Recorded data:

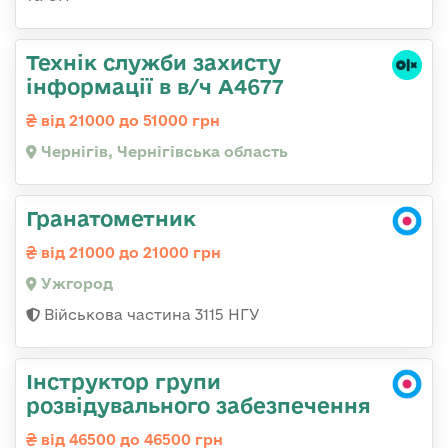
Технік служби захисту
інформації в в/ч А4677
від 21000 до 51000 грн
Чернігів, Чернігівська область
Гранатометник
від 21000 до 21000 грн
Ужгород
Військова частина 3115 НГУ
Інструктор групи
розвідувального забезпечення
від 46500 до 46500 грн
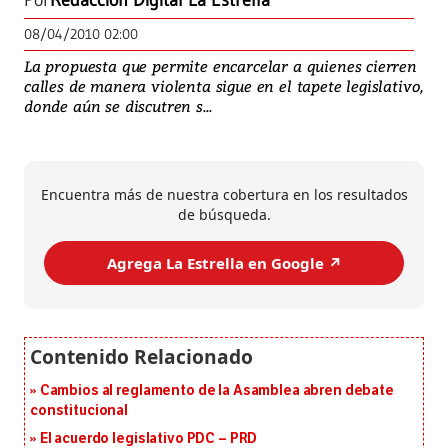
Por
Redacción Digital La Estrella
08/04/2010 02:00
La propuesta que permite encarcelar a quienes cierren
calles de manera violenta sigue en el tapete legislativo,
donde aún se discutren s...
Encuentra más de nuestra cobertura en los resultados
de búsqueda.
Agrega La Estrella en Google ↗️
Cambios al reglamento de la Asamblea abren debate
constitucional
El acuerdo legislativo PDC – PRD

WORK REQUEST. The requested lines run from the one with "constitucional" through the last line of the records. Return them exactly.

ANSWER FOR THE TASK.
constitucional
El acuerdo legislativo PDC – PRD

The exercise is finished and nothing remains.